Document section
2017-03-16 Thread 'Rupert Smith' via Elm Discuss
On Wednesday, March 15, 2017 at 11:06:19 PM UTC, Brian Marick wrote:
>
> I don’t quite understand what you’re saying. Do you have examples of how I 
> might go astray? Or how I’ve already gone astray in the available chapter 
> on Maybe? https://leanpub.com/outsidefp
>
> (Part of my confusion is that it seems to me that 
> maybe-is-a-data-structure is the way most programmers would reflexively 
> look at it. That is: “a functor is a wrapper”.)
>

Had a look and was encouraged to see a section headed "Maybe.map and 
pipelines of iffy computations" coming into it at about the earliest point 
you could bring up the topic. Although Maybe is a data structure, I think 
it makes sense to discuss its special role in computations that may fail 
ahead of discussing its use or not in the context of data modelling. 

The reason being that programmers coming from languages with 'null' are 
likely to first think of it as a substitute for null. And start creating 
records with Maybe fields in them - more helpful to save a discussion of 
the use of Maybe in data modelling (or not) for when you are ready to 
discuss how to make illegal states unrepresentable. 

I started out the wrong way on this, and had to unlearn and refactor my 
code. Now I think of Maybe as being more like a light-weight exception or 
an early return statement, when comparing with imperative code.

Apply what you read
1) Decide whether each statement agrees with the post about Maybe, answering yes or no and quoting the words that settle it: (a) The reply's writer found a section headed "Maybe.map and pipelines of iffy computations" in the chapter. (b) The reply's writer used Maybe the right way from the start. (c) The reply recommends covering Maybe in data modelling before its role in computations that may fail.
2) In the post about Maybe, what are programmers coming from languages with 'null' likely to first think Maybe is?
3) From the reply part of the post about Maybe (the lines after the quoted message), list everything Maybe is called, or is described as being like.
The data that comes next isn't needed.

Data provided

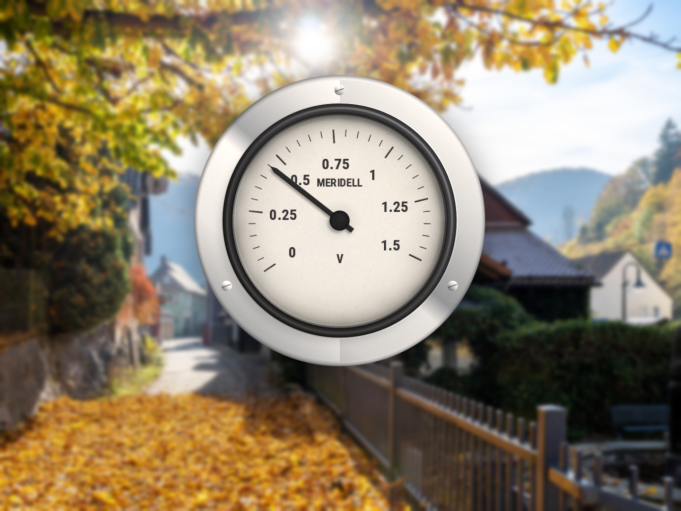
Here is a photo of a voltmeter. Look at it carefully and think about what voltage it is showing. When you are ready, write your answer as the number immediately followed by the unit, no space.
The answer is 0.45V
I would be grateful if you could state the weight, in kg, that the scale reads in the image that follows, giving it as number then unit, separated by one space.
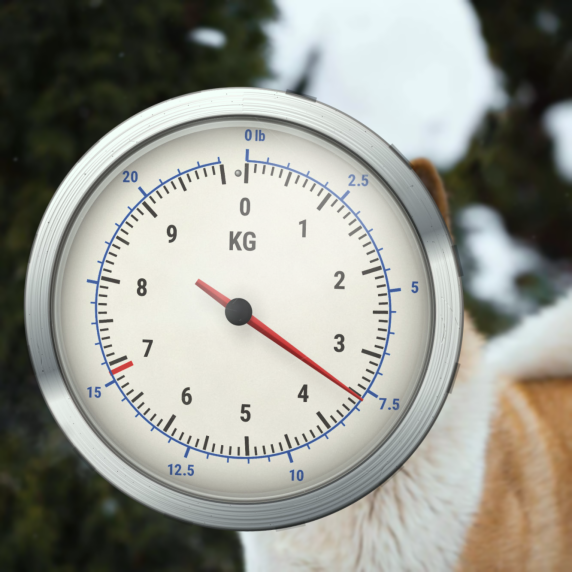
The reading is 3.5 kg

Exercise responses
1)
(a) Yes: "Had a look and was encouraged to see a section headed "Maybe.map and pipelines of iffy computations""
(b) No: "I started out the wrong way on this, and had to unlearn and refactor my code."
(c) No: "it makes sense to discuss its special role in computations that may fail ahead of discussing its use or not in the context of data modelling."

2) A substitute for null.

3)
- a data structure
- a substitute for null
- a light-weight exception
- an early return statement